▶ WORK TASK: Report each line of the data below that contains the string "title", copying every such line in full. Case counts.

====== DATA LISTING ======

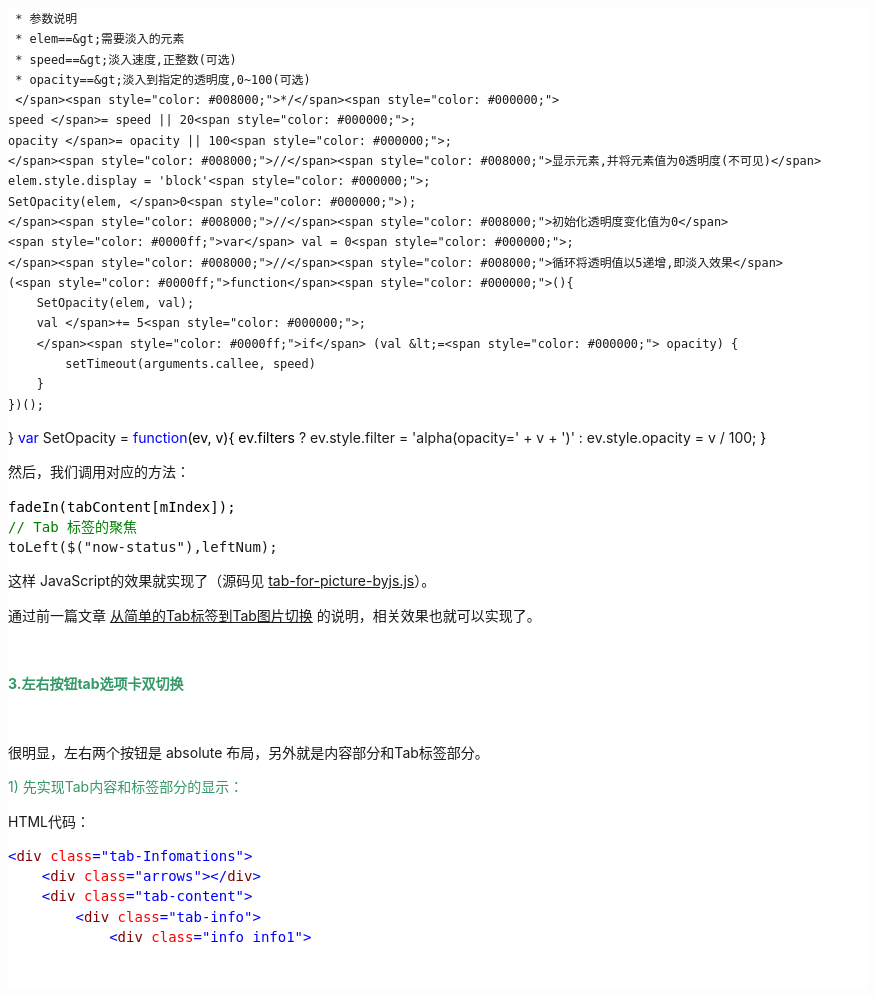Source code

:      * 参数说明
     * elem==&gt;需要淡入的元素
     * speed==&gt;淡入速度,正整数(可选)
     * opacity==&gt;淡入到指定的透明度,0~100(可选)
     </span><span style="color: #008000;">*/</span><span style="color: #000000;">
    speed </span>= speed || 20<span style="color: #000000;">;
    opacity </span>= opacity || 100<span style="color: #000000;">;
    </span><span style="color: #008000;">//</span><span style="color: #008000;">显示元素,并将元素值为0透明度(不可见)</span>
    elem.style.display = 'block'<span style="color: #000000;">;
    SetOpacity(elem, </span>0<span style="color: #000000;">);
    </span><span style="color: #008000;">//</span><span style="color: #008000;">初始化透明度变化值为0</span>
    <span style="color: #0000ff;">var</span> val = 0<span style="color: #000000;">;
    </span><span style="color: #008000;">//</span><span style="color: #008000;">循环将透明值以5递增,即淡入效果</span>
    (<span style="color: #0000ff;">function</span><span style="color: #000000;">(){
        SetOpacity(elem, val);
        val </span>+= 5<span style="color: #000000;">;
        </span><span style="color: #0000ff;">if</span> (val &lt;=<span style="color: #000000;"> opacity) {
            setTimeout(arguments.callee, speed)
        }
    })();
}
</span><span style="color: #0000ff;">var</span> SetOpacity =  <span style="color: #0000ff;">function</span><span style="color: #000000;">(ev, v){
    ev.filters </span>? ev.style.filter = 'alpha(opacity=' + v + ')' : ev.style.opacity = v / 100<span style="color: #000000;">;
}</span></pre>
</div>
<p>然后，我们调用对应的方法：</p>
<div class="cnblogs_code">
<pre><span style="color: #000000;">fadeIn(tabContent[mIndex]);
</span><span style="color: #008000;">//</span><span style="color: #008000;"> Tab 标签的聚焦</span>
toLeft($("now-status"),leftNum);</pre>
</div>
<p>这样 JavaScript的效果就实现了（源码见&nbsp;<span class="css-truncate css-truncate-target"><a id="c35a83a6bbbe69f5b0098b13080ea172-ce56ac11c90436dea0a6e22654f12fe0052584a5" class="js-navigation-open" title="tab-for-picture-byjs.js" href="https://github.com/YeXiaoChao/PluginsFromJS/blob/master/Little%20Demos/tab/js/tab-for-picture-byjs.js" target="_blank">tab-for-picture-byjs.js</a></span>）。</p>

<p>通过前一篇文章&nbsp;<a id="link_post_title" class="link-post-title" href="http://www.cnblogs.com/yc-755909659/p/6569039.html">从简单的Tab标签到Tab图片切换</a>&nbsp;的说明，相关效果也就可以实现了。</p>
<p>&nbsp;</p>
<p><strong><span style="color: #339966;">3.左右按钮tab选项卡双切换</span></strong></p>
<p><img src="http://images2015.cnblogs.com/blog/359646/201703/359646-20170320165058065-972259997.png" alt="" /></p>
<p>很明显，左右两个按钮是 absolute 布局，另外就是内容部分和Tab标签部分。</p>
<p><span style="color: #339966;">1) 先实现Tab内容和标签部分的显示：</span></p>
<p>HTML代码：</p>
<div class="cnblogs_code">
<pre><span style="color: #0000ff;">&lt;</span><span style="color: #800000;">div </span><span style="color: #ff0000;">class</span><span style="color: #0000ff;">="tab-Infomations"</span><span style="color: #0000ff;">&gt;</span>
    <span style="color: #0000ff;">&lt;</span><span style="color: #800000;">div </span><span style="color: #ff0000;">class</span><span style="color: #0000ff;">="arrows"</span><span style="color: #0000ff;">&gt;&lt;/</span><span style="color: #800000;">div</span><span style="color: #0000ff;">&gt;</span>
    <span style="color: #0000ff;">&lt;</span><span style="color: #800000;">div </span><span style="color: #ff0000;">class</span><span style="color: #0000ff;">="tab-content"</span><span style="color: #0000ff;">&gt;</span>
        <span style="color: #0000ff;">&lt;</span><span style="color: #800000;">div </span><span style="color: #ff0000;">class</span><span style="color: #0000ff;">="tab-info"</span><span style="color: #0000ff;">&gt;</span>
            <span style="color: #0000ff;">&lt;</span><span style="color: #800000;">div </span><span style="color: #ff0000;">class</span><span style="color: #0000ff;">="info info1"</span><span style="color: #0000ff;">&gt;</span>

======

▶ TASK OUTPUT:
<p>这样 JavaScript的效果就实现了（源码见&nbsp;<span class="css-truncate css-truncate-target"><a id="c35a83a6bbbe69f5b0098b13080ea172-ce56ac11c90436dea0a6e22654f12fe0052584a5" class="js-navigation-open" title="tab-for-picture-byjs.js" href="https://github.com/YeXiaoChao/PluginsFromJS/blob/master/Little%20Demos/tab/js/tab-for-picture-byjs.js" target="_blank">tab-for-picture-byjs.js</a></span>）。</p>
<p>通过前一篇文章&nbsp;<a id="link_post_title" class="link-post-title" href="http://www.cnblogs.com/yc-755909659/p/6569039.html">从简单的Tab标签到Tab图片切换</a>&nbsp;的说明，相关效果也就可以实现了。</p>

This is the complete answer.